• Items listed in a dataset
━━━━━━━━━━

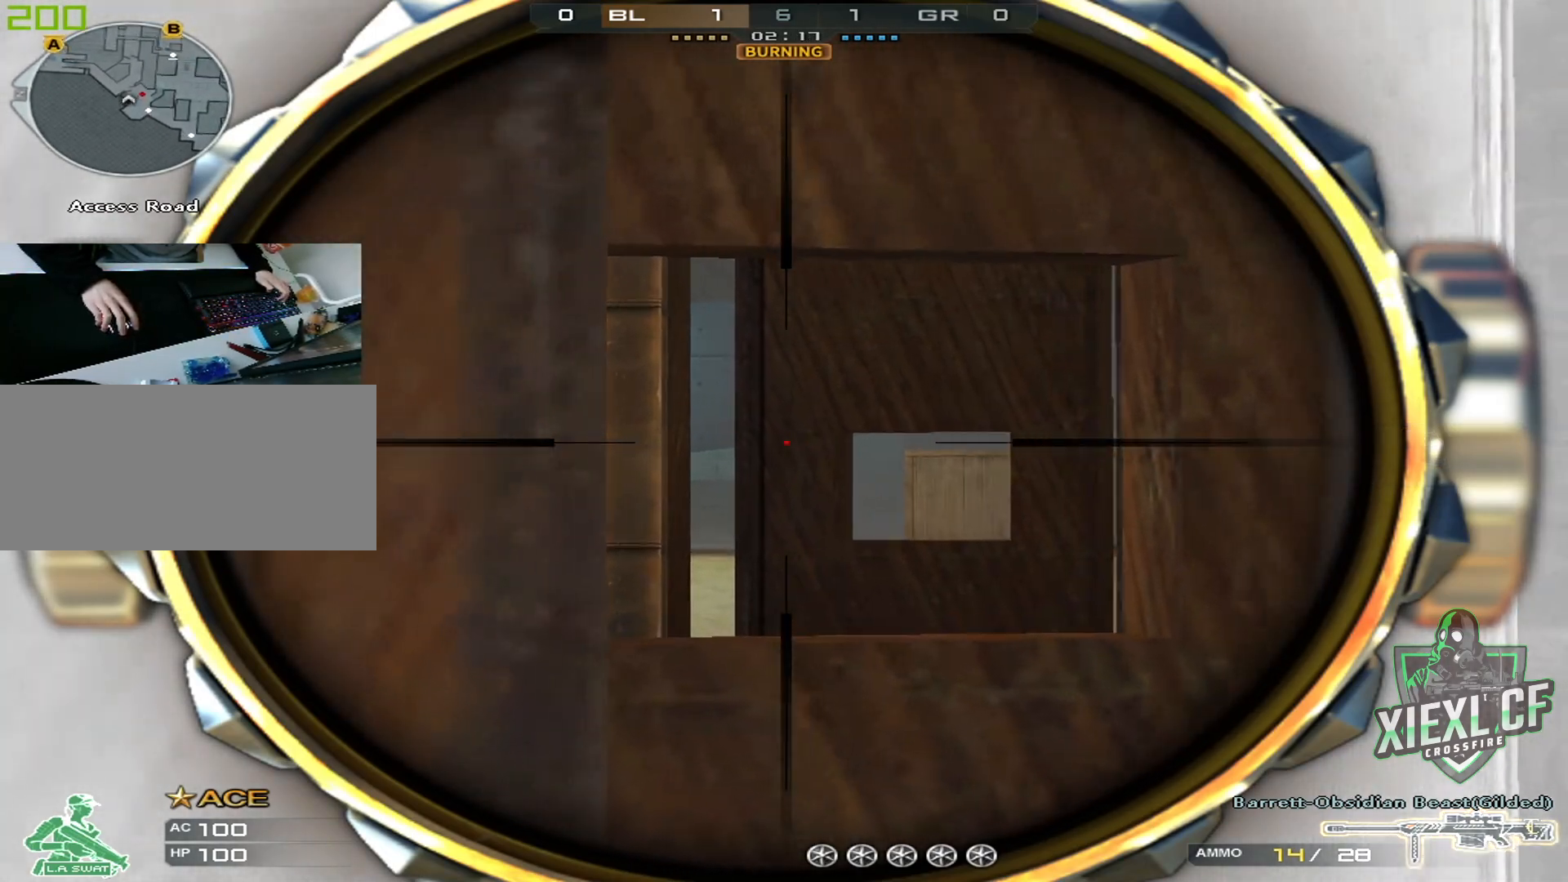
{"keys": ["d", "w"], "mouse": [], "events": []}
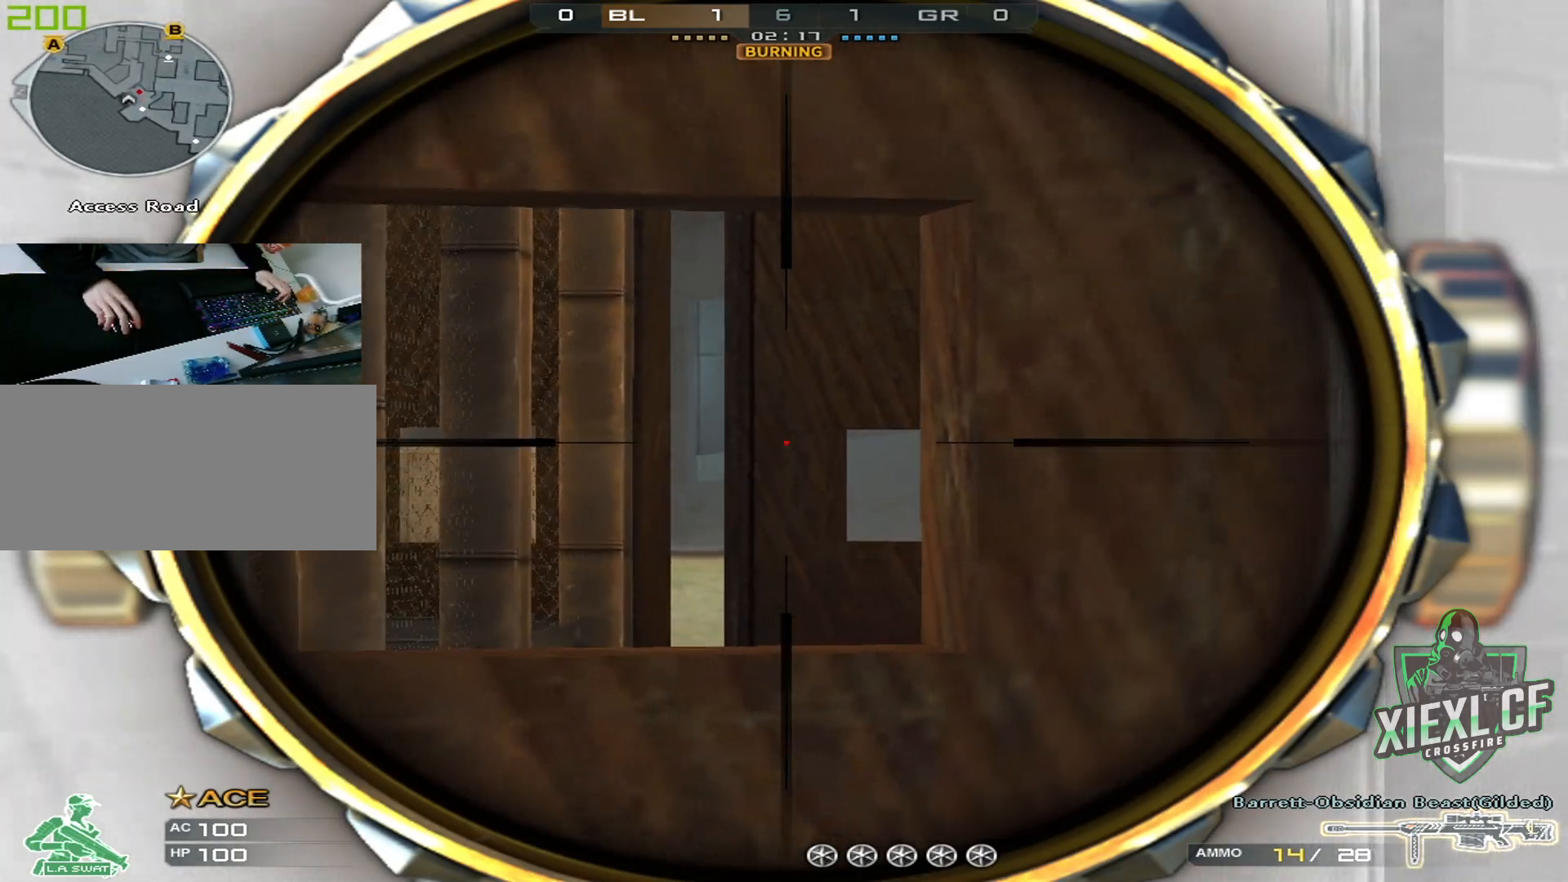
{"keys": ["w"], "mouse": [], "events": [[17, "d", "up"], [251, "d", "down"], [284, "q", "down"], [384, "q", "up"], [484, "d", "up"]]}
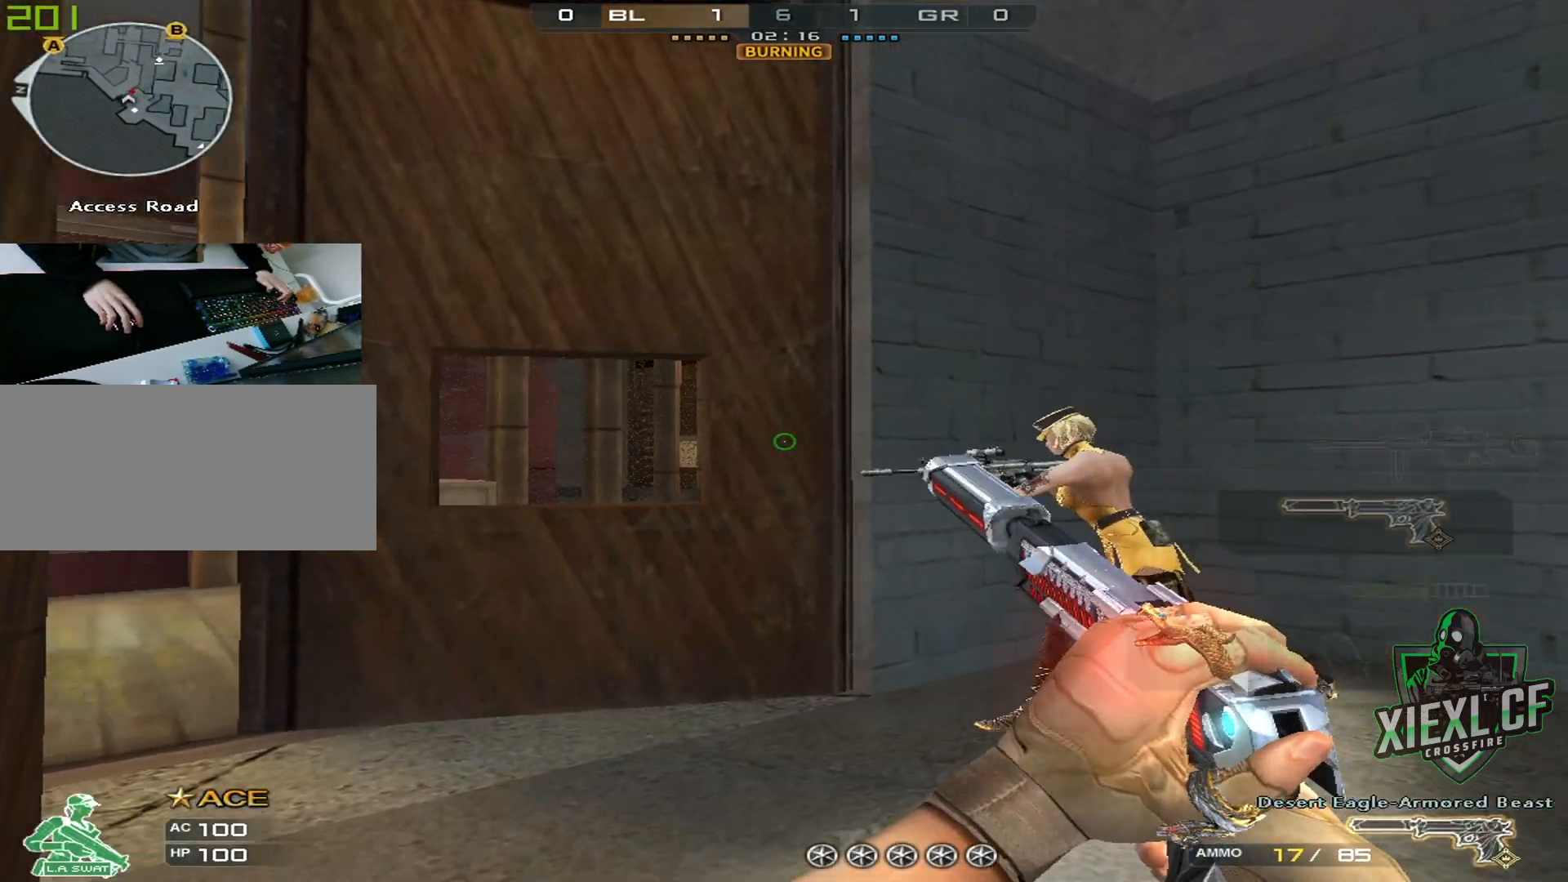
{"keys": ["a"], "mouse": [], "events": [[117, "a", "down"], [300, "w", "up"]]}
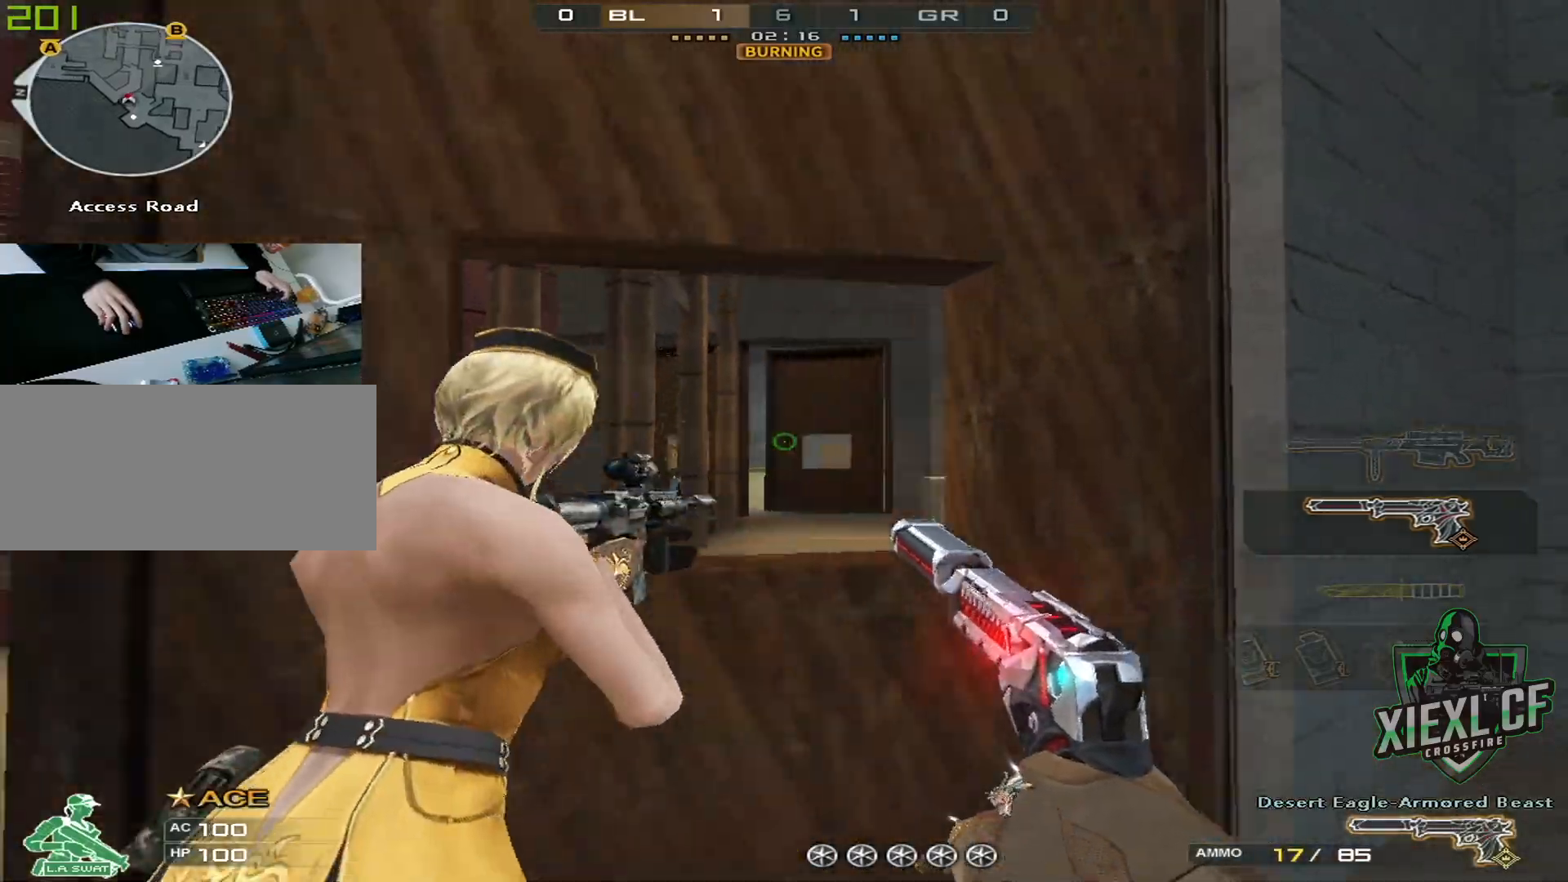
{"keys": ["ctrl", "space", "w"], "mouse": [], "events": [[184, "w", "down"], [401, "space", "down"], [501, "a", "up"], [501, "ctrl", "down"]]}
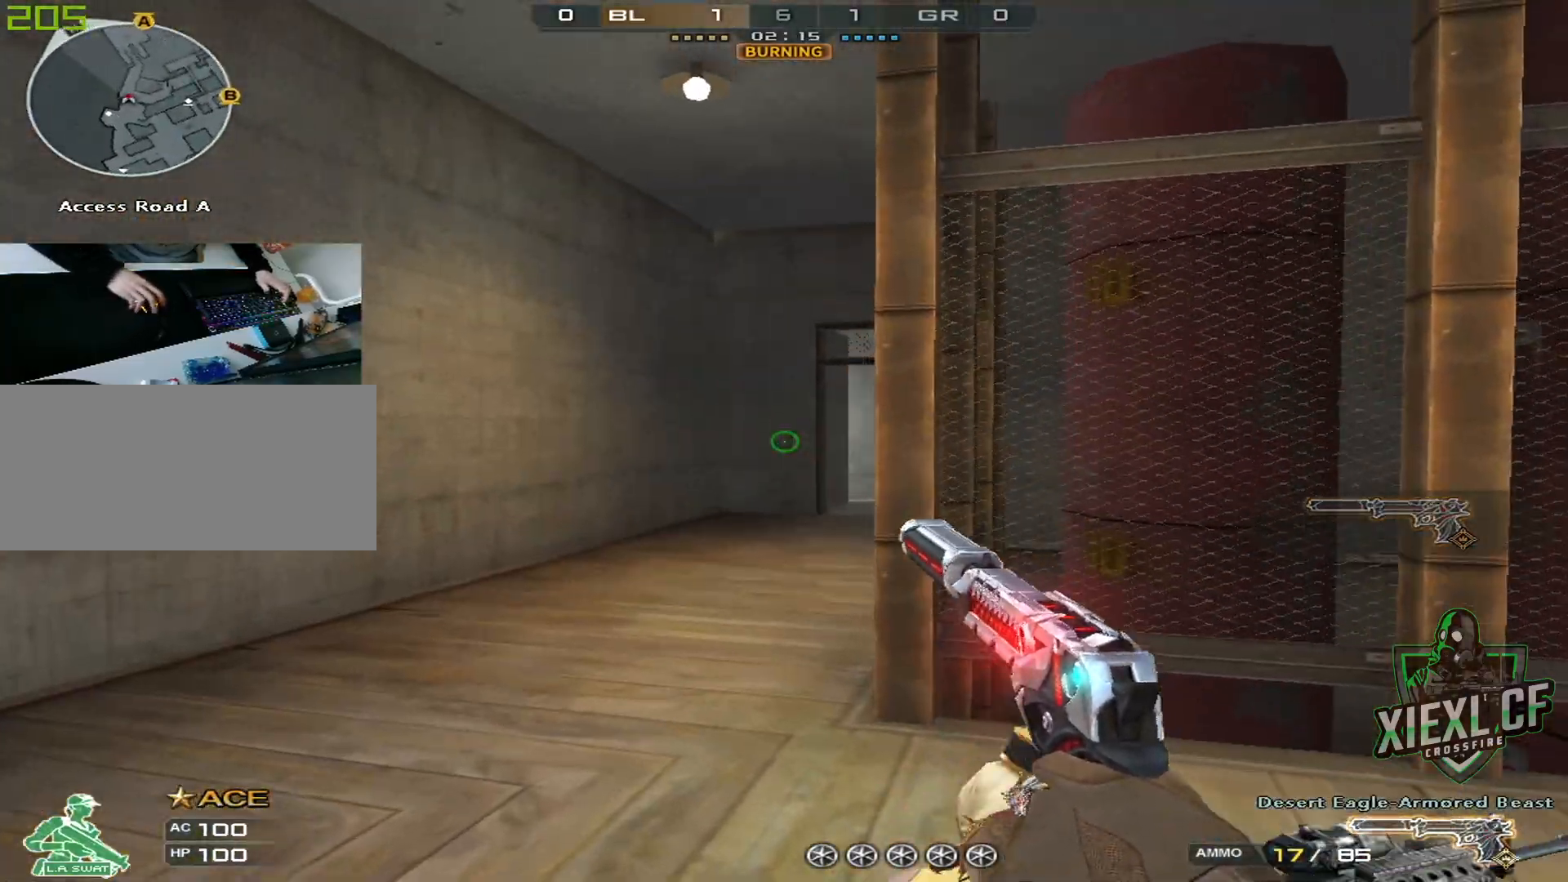
{"keys": ["a", "w"], "mouse": [], "events": [[33, "space", "up"], [417, "ctrl", "up"], [467, "a", "down"]]}
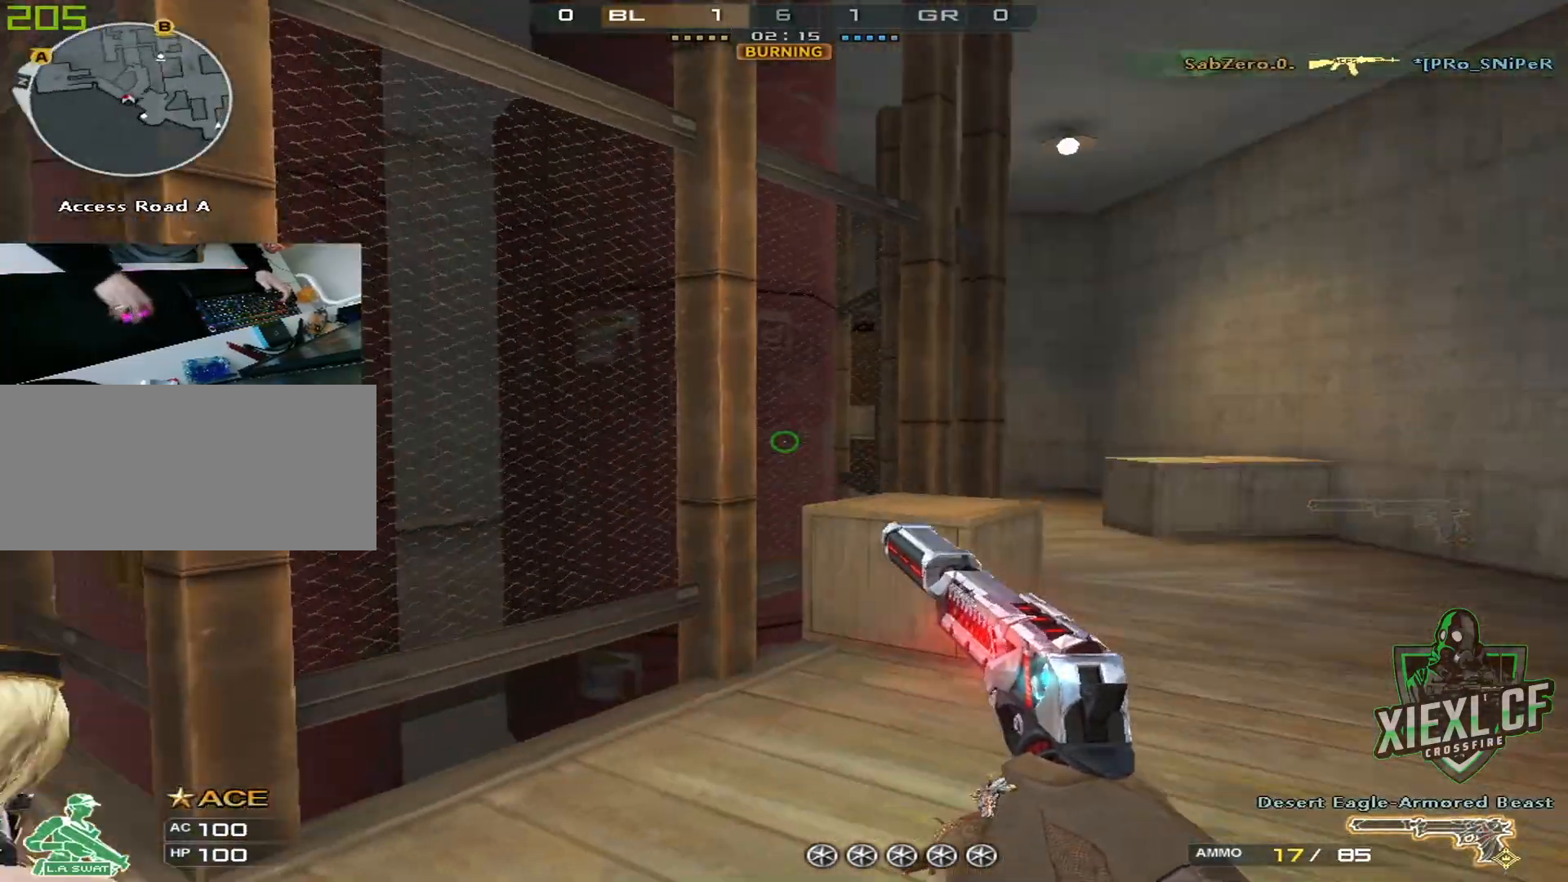
{"keys": ["w"], "mouse": [], "events": [[50, "w", "up"], [150, "w", "down"], [284, "a", "up"]]}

━━━━━━━━━━

• Task instructions
All lines holding the word "space" must be copied from the data.

• Result of the task
{"keys": ["ctrl", "space", "w"], "mouse": [], "events": [[184, "w", "down"], [401, "space", "down"], [501, "a", "up"], [501, "ctrl", "down"]]}
{"keys": ["a", "w"], "mouse": [], "events": [[33, "space", "up"], [417, "ctrl", "up"], [467, "a", "down"]]}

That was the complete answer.